Terkait soal kepolisian yang tidak bisa menciptakan
kondisi yang kondusif, dirinya menegaskan
akan melaporkannya ke Mabes Polri dan Presiden Jokowi.
“Aparat kepolisian di sini tidak perform sebagai aparat keamanan yang seharusnya memberikan
perlindungan dari masyarakat yang melakukan kekerasan, meskipun bukan kekerasan
fisik namun sudah melakukan kekerasan verbal. Undang-undang kita kan mengenali
kekerasan itu, bukan hanya kekerasan fisik saja,” ungkapnya.
Nursyahbani yang juga Ketua Pembina Yayasan Lembaga
Bantuan Hukum Indonesia menambahkan, dirinya diundang dalam kegiatan tersebut
sebagai pembicara tentang hak-hak para korban.
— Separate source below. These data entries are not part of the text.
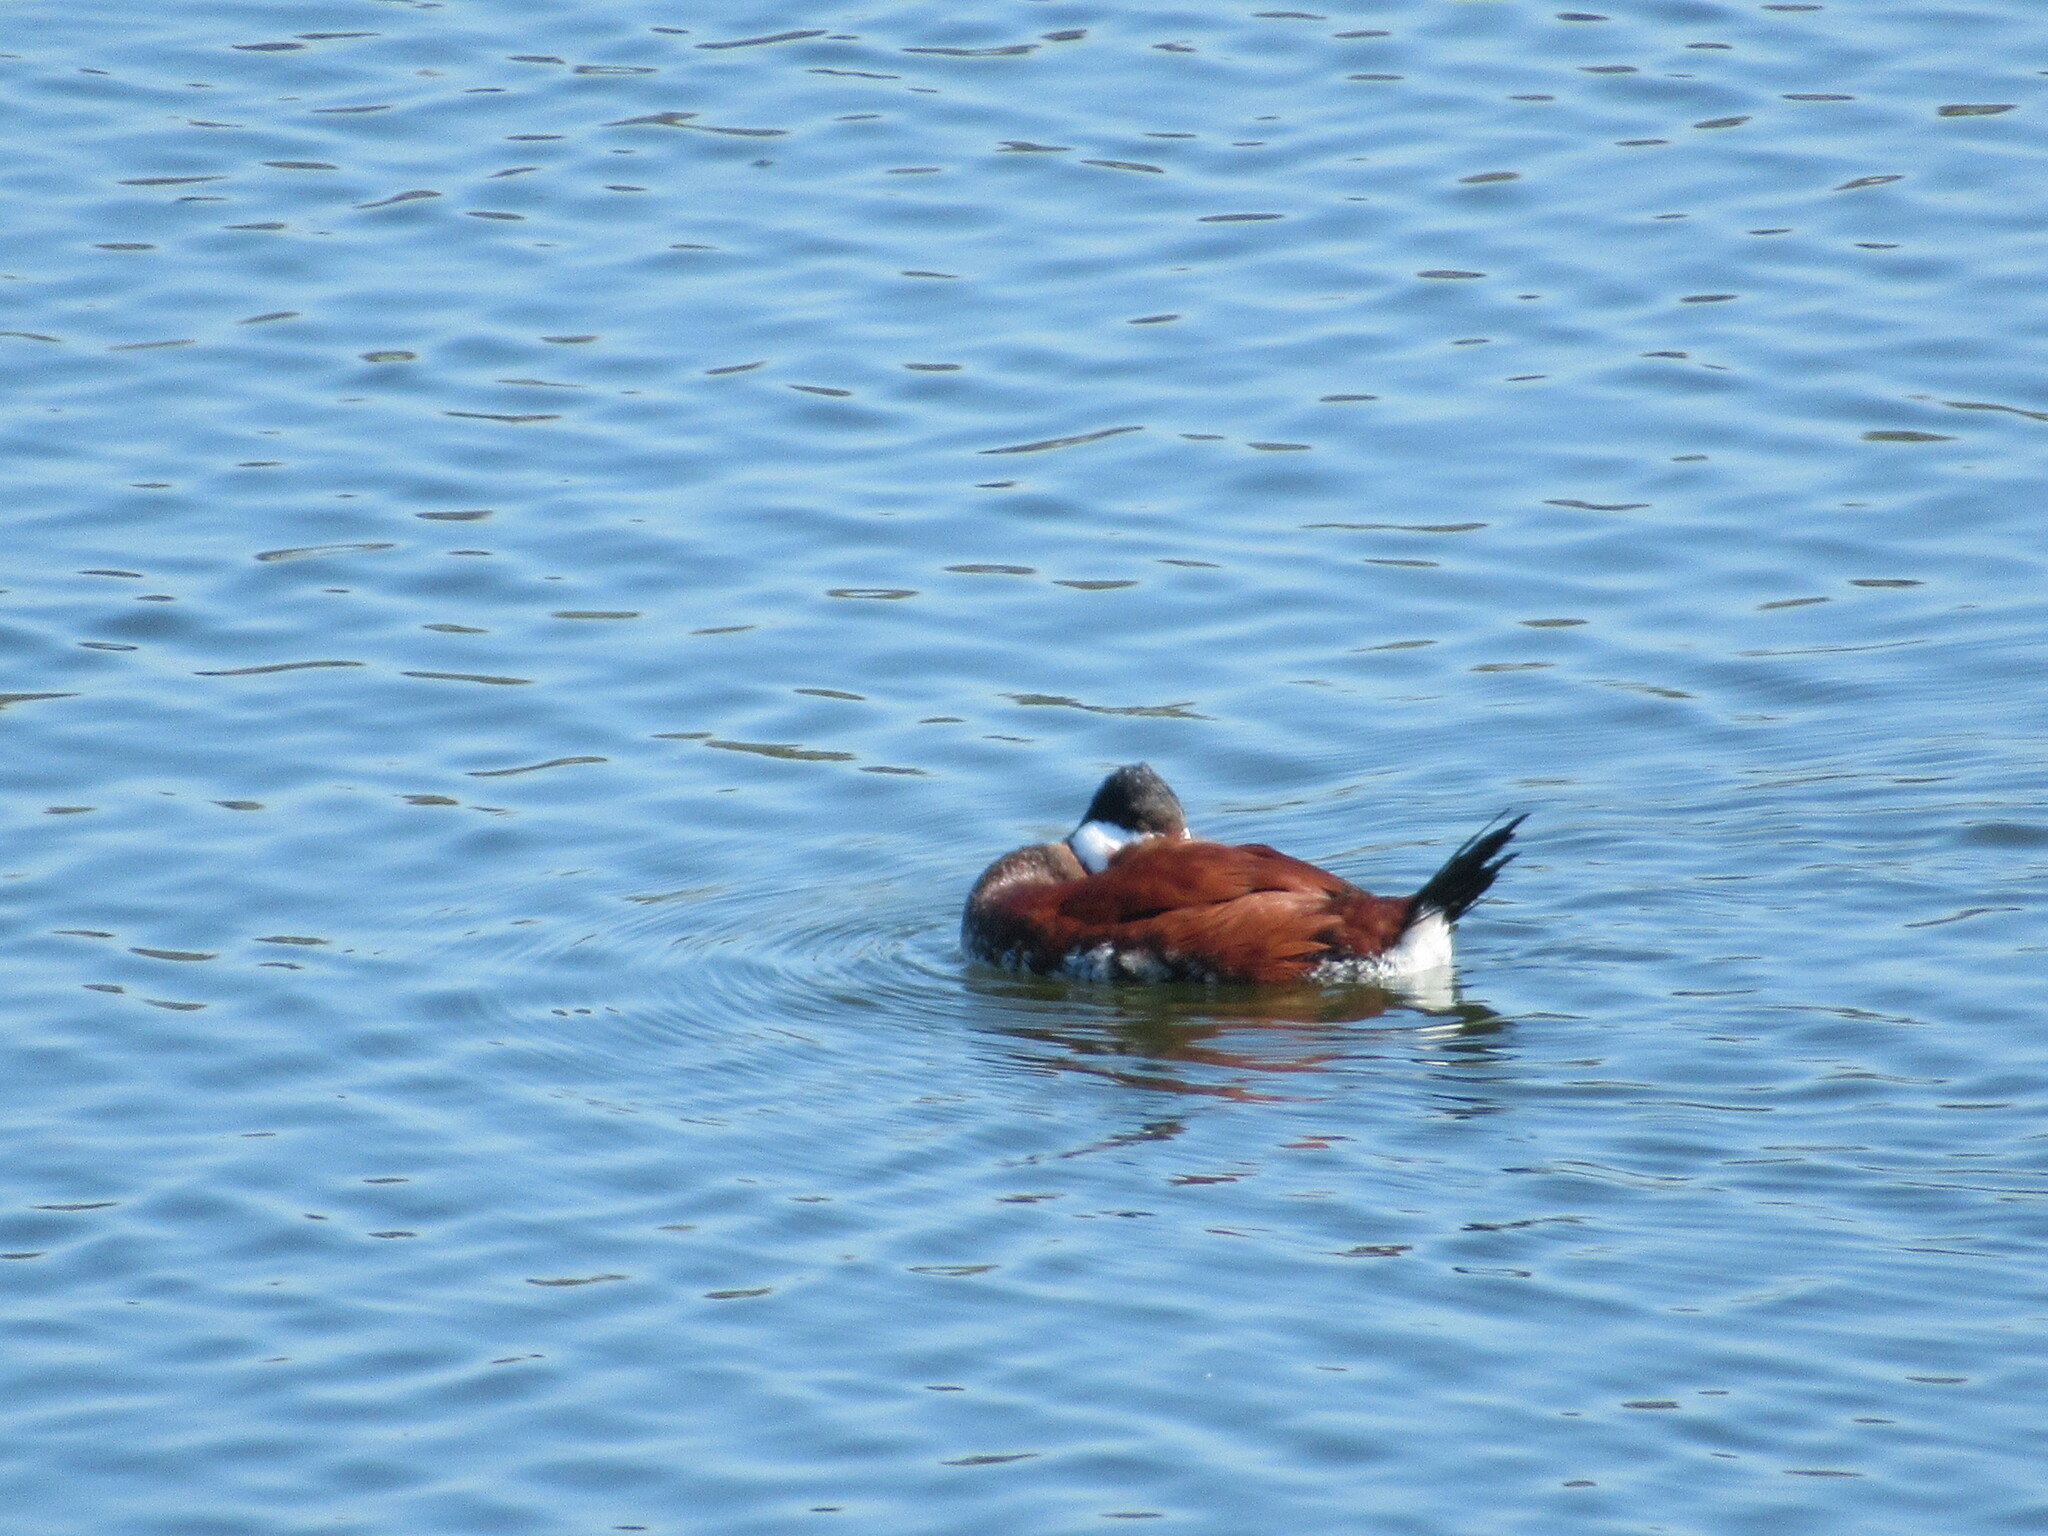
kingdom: Animalia
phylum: Chordata
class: Aves
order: Anseriformes
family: Anatidae
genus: Oxyura
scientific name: Oxyura jamaicensis
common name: Ruddy duck
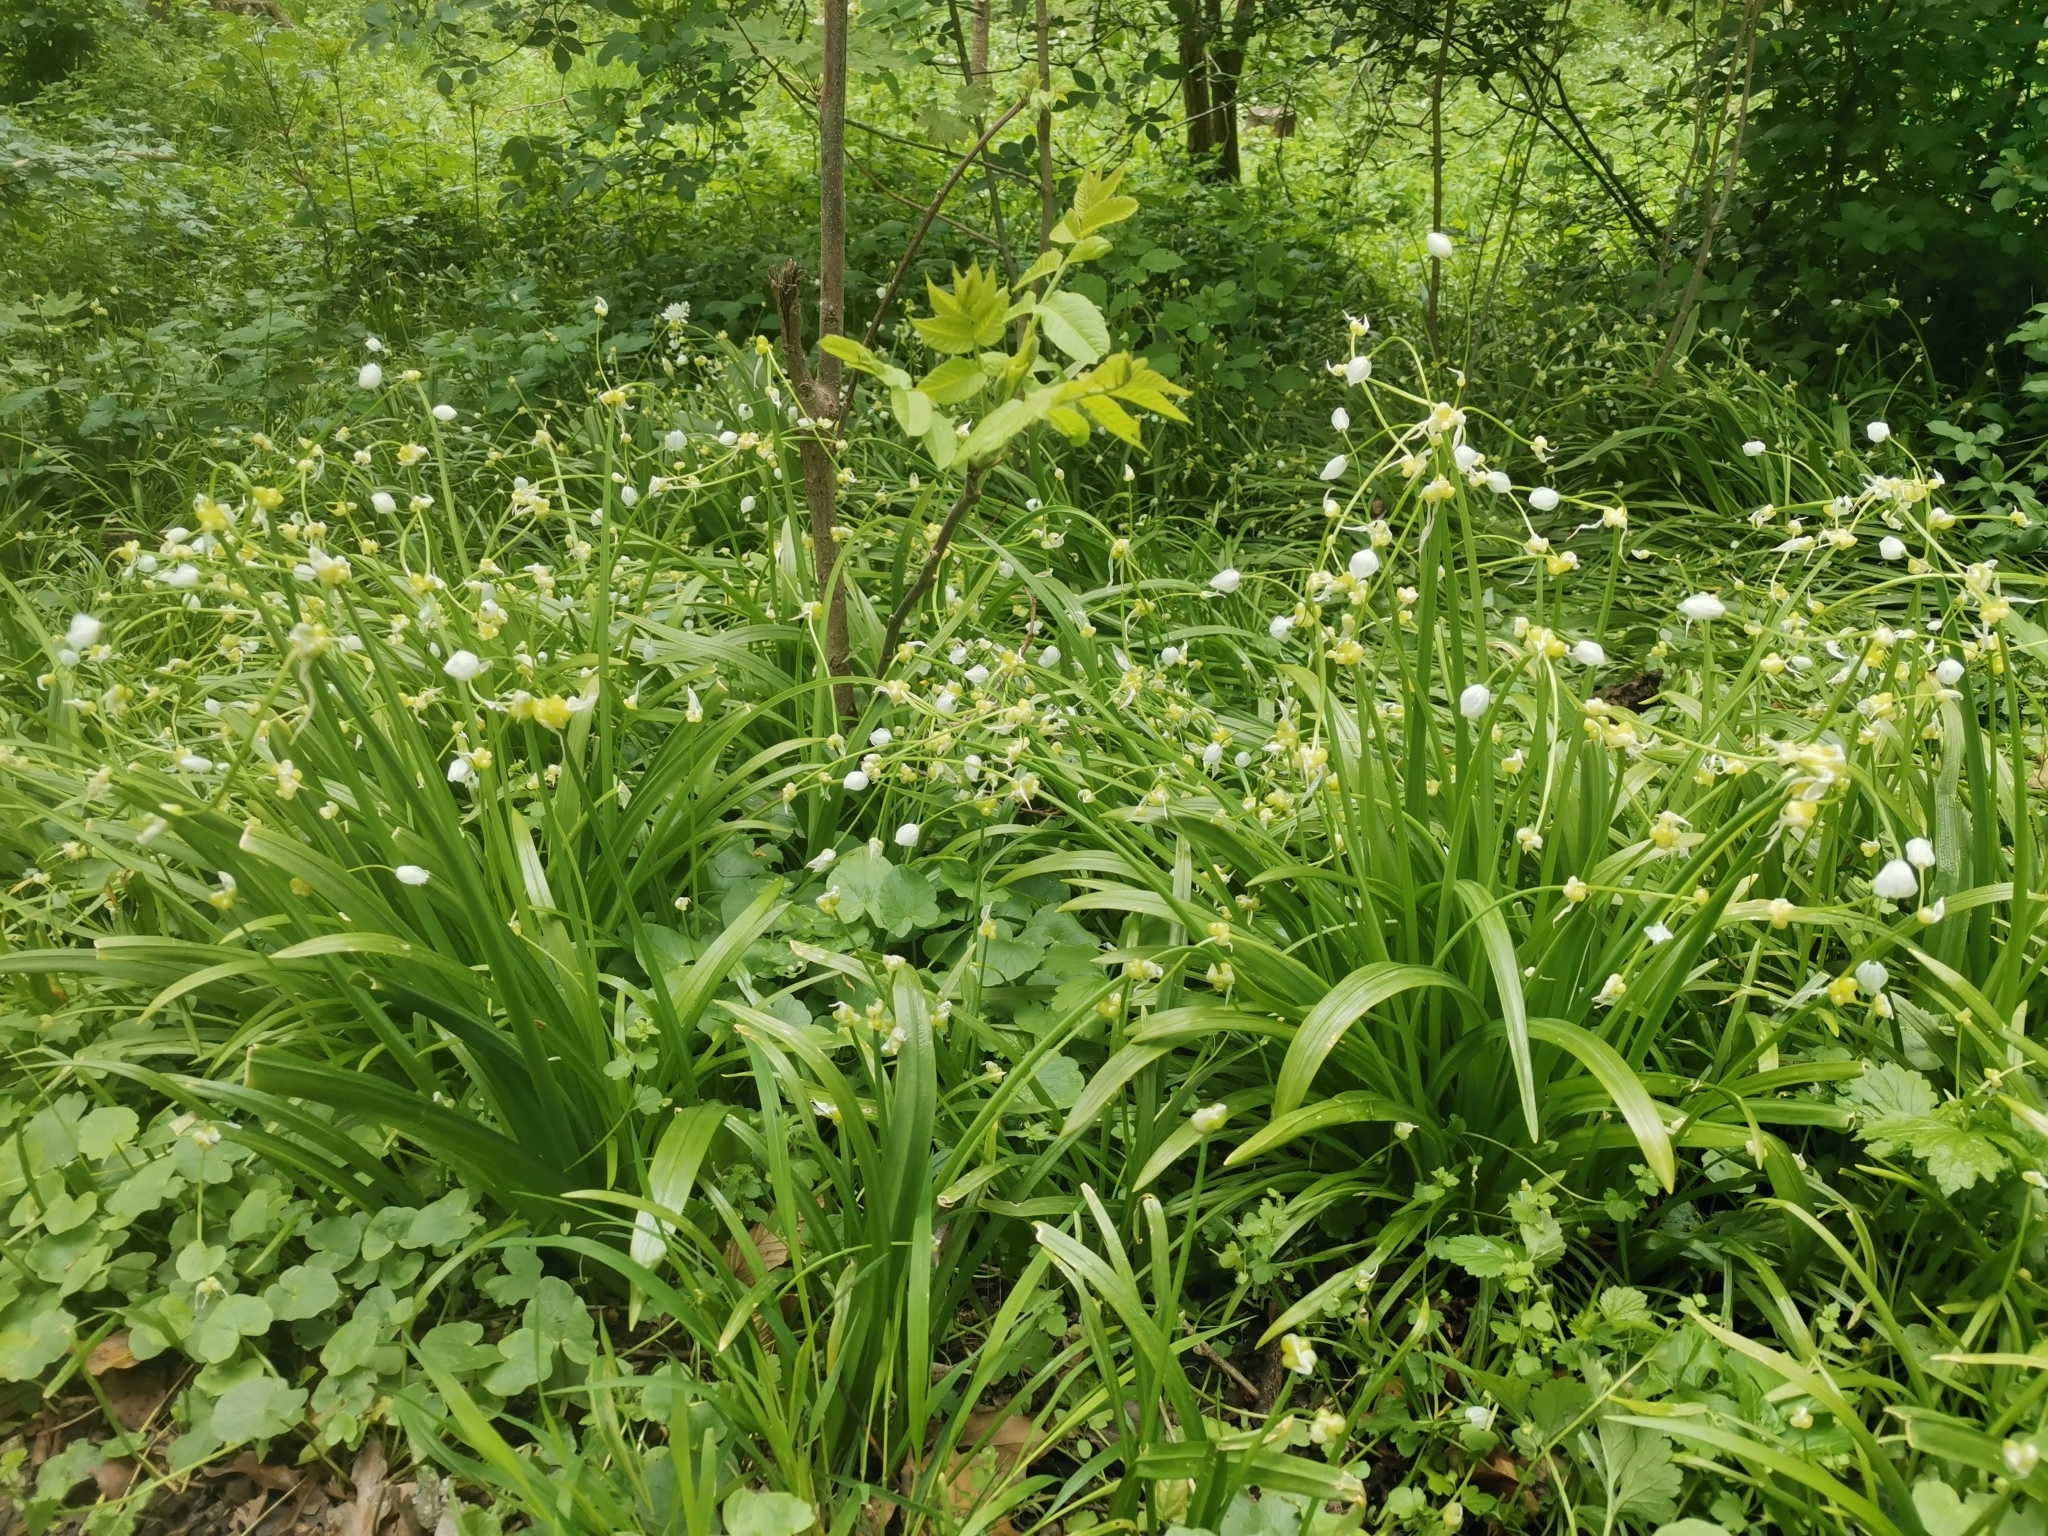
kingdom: Plantae
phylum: Tracheophyta
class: Liliopsida
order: Asparagales
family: Amaryllidaceae
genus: Allium
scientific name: Allium paradoxum
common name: Few-flowered garlic
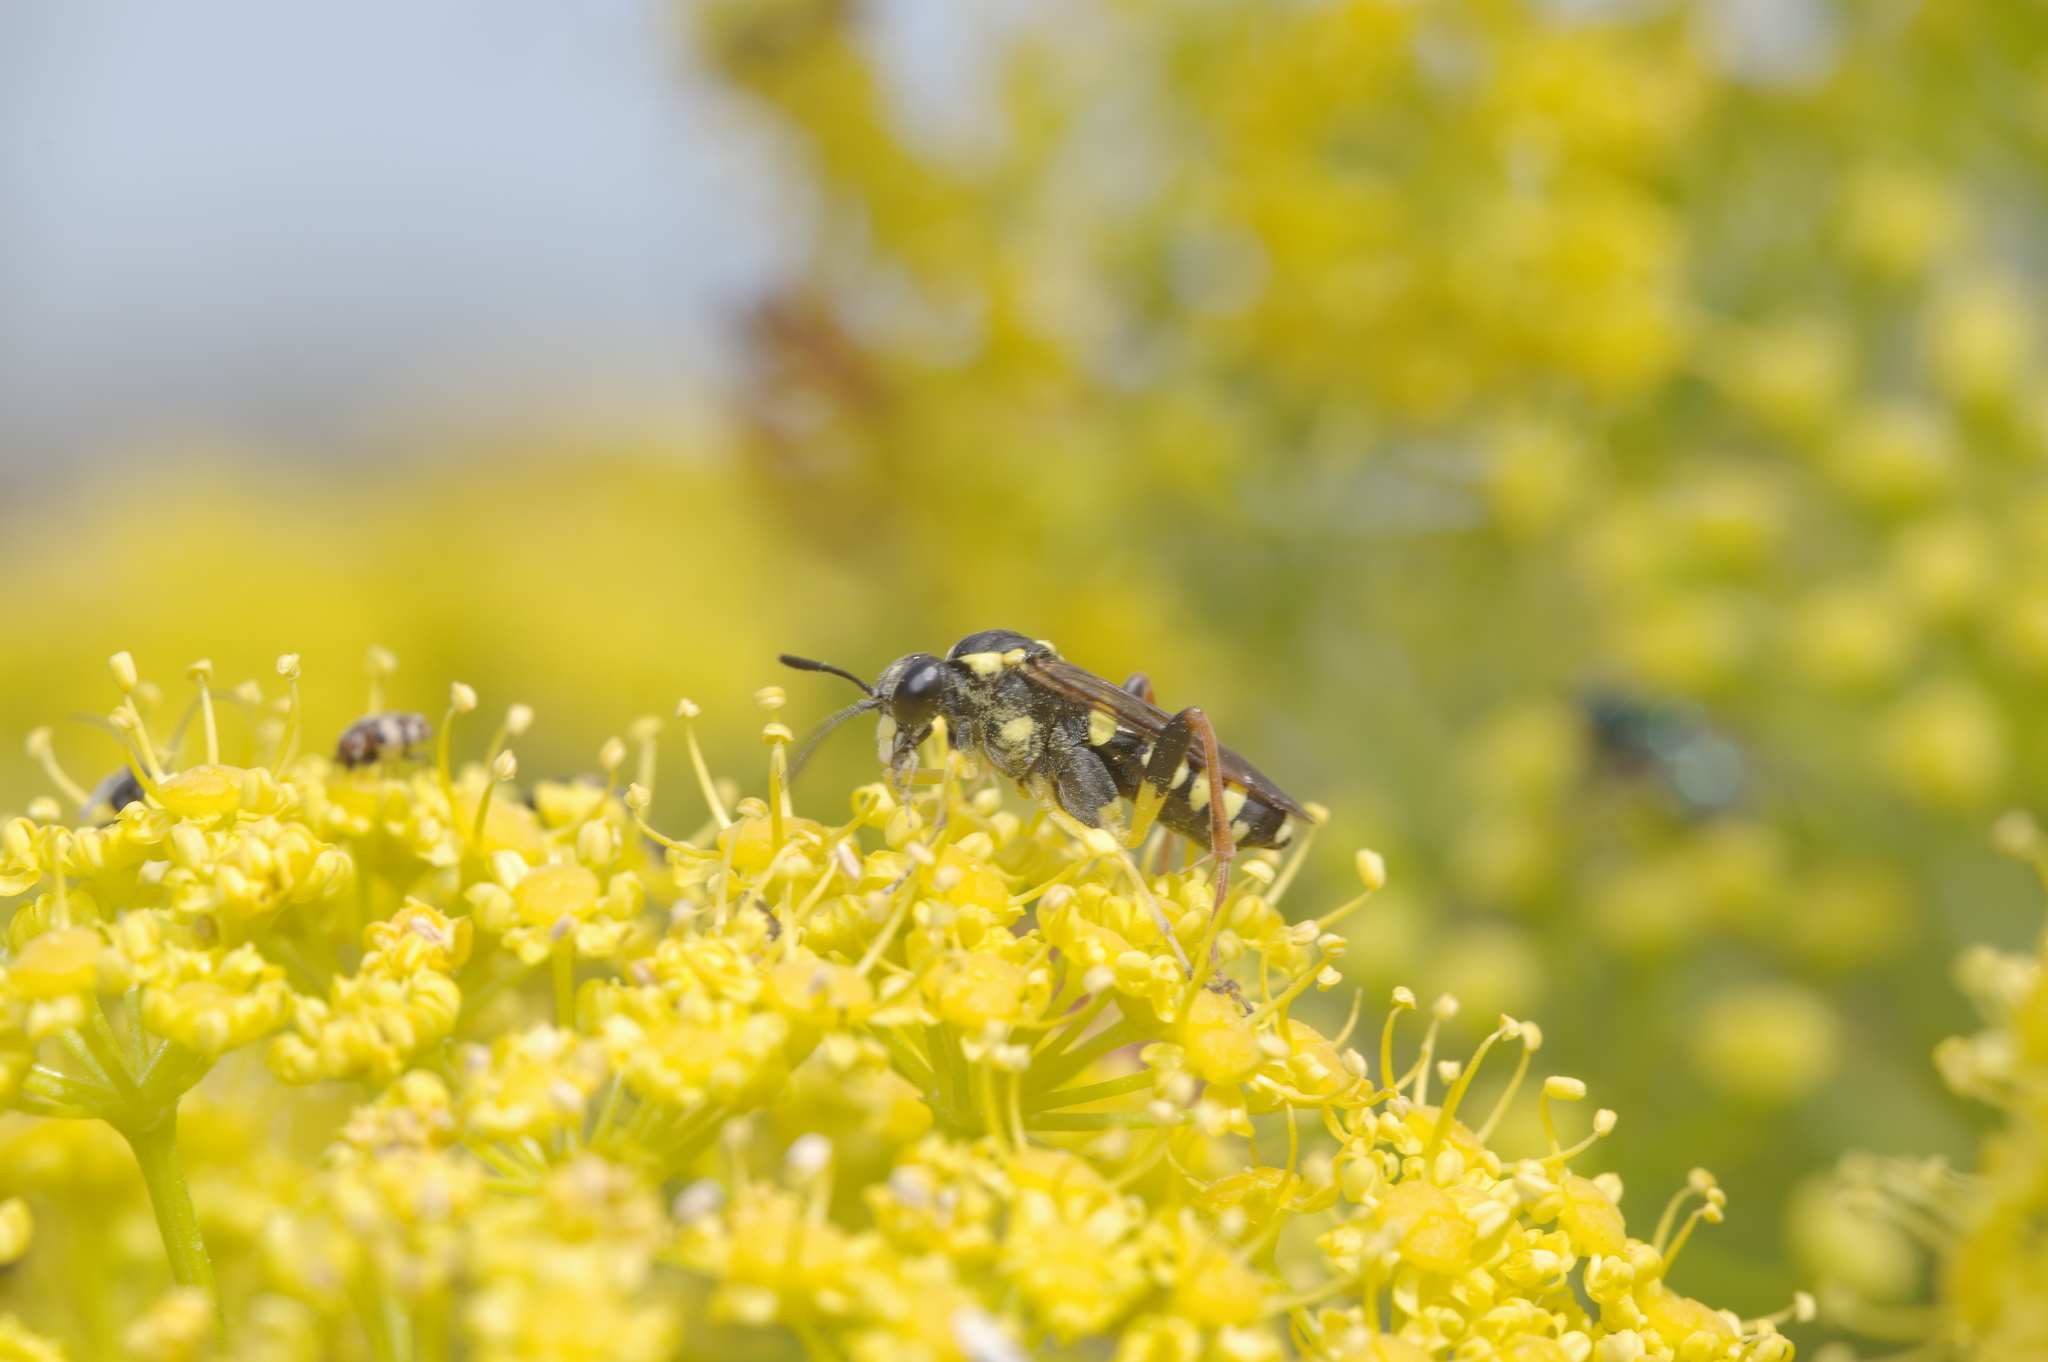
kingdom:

“Saya kesini kan ingin memberikan bantuan hukum kepada
para korban jika Negara tidak memberikan
hak-hak mereka,” ungkap wanita
yang mengaku sejak tahun 80 an ini menggeluti persoalan korban 65 ini.
Yunianti Chuzaifah, Ketua Komnas Perempuan, sangat menyayangkan kejadian itu mengingat
warga Bukittinggi ataupun Sumatera Barat selama ini dikenal sebagai dapur yang
melahirkan para pendiri negara Indonesia dan dapurnya para ulama dan sebagai
daerah yang aman dan damai di Indonesia.
“Pada saat ini saya merasakan ketidak amanan terlahir
di Bukittinggi yang menjadi daerah teraman di Indonesia dan pernah lahir para
pemikir bangsa dari sini,” ujarnya.
Sementara itu Yonaldi, tokoh pemuda setempat yang ikut
dalam aksi tersebut mengatakan bahwa penolakan tersebut karena tidak sesuai
dengan aturan dan undang-undang yang ada.
“Ini kehendak
dari masyarakat yang menolak terjadinya perkumpulan pada hari ini karena
katanya ada indikasi hadirnya Bejo Untung, Ketua YPKP 65 Pusat,” jelasnya.
“Aksi ini dipicu oleh kecemasan warga yang takut dengan desas- desus
terjadinya kemunculan ideologi PKI di tengah masyarakat pada pertemuan
tersebut.”
Sementara itu, Camat Guguk Panjang, Nofrianto CH
mengatakan bahwa aksi penolakan warga terhadap pertemuan tersebut karena
tidak adanya izin akan adanya pertemuan
di rumah tersebut.
“Jadi warga dapat informasi bahwa akan ada pertemuan
dirumah tersebut, sementara itu izinnya tak ada, baik kepada pihak RT, RW,
Kelurahan bahkan Kecamatan tidak ada. Makanya timbul pertanyaan dari warga
pertemuan apa itu? Dan kenyataannya terjadilah hal tersebut,"
ungkapnya.
Kasat Sabhara Polres Bukittinggi, AKP Yandrianus Chania
mengatakan bahwa pihaknya telah melakukan pengamanan sesuai dengan
prosedur.
“Untuk menghindari hal yang tak diinginkan, makanya kita lakukan pengamanan, karena
mereka kan dari lembaga negara,” tukasnya.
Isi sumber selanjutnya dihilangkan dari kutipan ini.